* **Exercise prompt**
Filter the material below down to the lines with the word "prevent" and give those lines.

* **Supplied records**
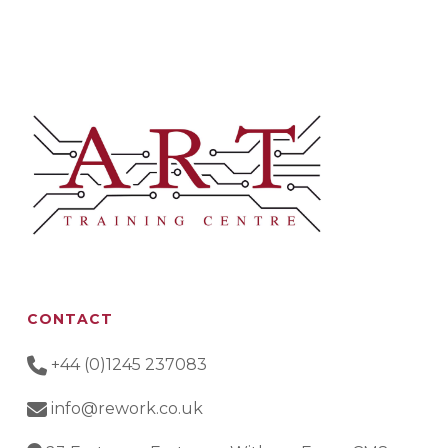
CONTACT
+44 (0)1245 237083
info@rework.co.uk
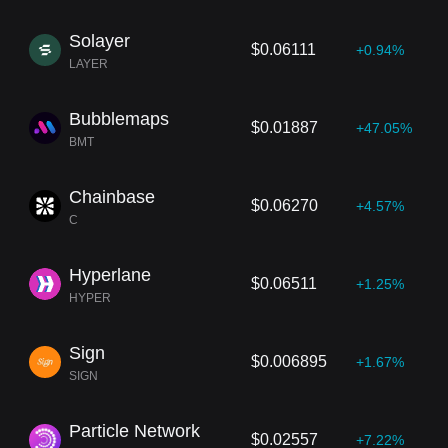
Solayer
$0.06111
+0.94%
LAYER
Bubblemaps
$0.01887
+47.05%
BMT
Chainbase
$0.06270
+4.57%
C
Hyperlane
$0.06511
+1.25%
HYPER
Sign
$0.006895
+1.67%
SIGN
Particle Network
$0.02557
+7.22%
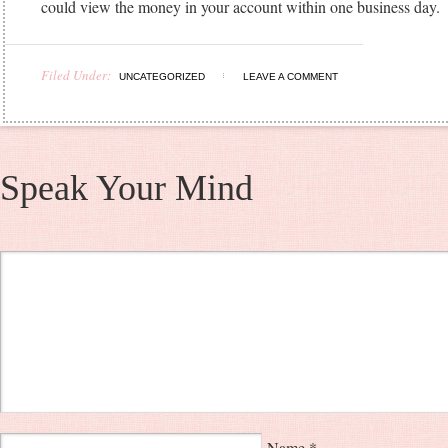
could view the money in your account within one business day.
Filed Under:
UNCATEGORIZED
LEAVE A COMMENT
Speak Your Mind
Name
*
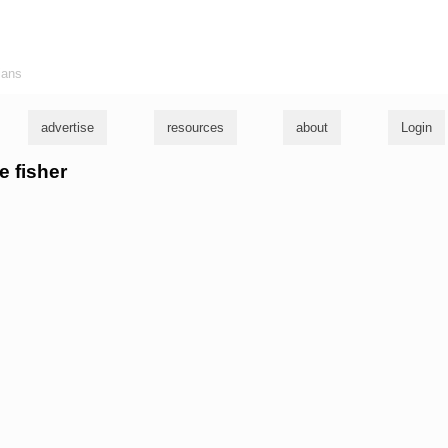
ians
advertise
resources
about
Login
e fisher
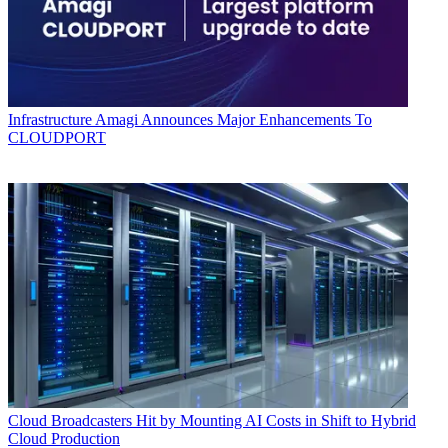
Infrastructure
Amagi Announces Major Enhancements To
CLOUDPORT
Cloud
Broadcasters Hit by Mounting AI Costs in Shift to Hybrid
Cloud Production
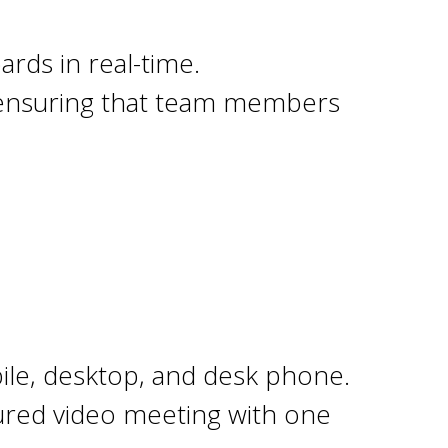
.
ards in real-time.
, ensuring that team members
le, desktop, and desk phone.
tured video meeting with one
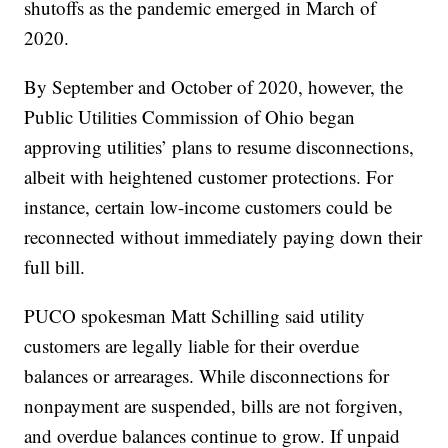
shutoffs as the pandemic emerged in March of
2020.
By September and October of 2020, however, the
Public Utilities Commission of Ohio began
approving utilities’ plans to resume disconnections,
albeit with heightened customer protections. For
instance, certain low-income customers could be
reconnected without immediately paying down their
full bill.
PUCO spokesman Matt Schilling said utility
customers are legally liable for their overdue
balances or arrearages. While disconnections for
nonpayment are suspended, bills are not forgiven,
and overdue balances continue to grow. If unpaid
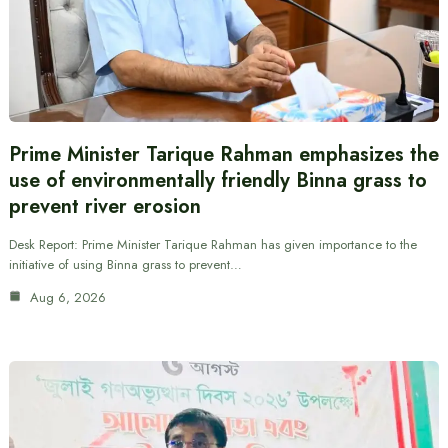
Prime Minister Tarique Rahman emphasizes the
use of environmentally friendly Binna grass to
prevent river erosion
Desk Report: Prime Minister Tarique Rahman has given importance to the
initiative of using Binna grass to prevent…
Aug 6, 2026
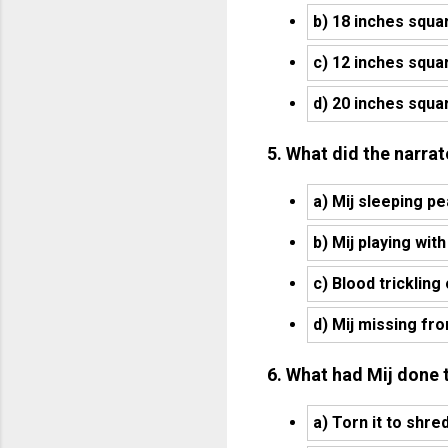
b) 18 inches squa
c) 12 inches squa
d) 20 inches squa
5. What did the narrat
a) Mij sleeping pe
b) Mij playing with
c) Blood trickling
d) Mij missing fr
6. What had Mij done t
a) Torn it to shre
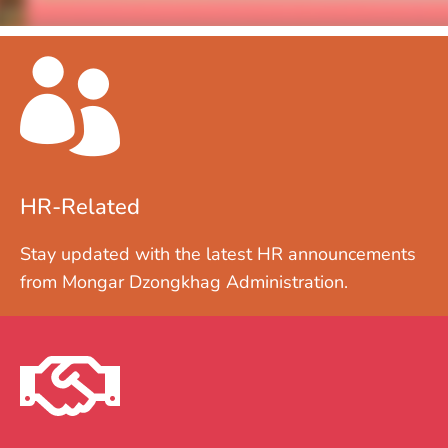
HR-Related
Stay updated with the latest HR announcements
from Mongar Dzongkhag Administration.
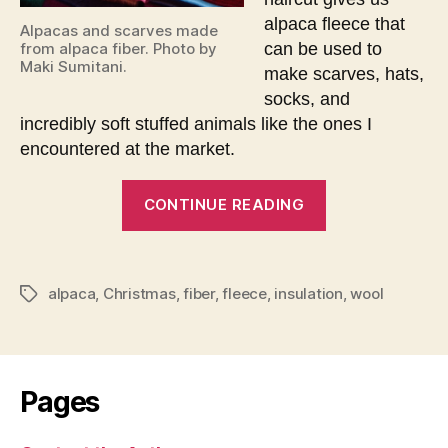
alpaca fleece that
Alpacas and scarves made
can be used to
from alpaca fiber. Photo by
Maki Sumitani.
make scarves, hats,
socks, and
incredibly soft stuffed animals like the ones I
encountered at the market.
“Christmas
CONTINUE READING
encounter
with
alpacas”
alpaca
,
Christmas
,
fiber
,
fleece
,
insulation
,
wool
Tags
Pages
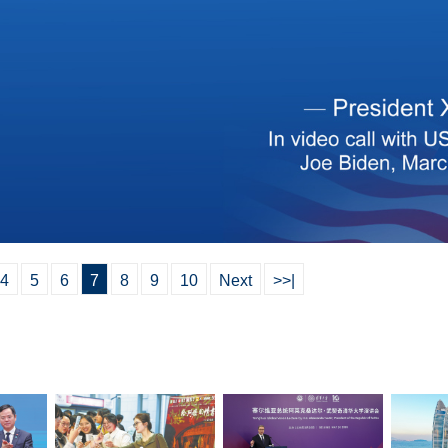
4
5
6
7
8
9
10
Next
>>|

* **Result for this task**
prevent river erosion
initiative of using Binna grass to prevent…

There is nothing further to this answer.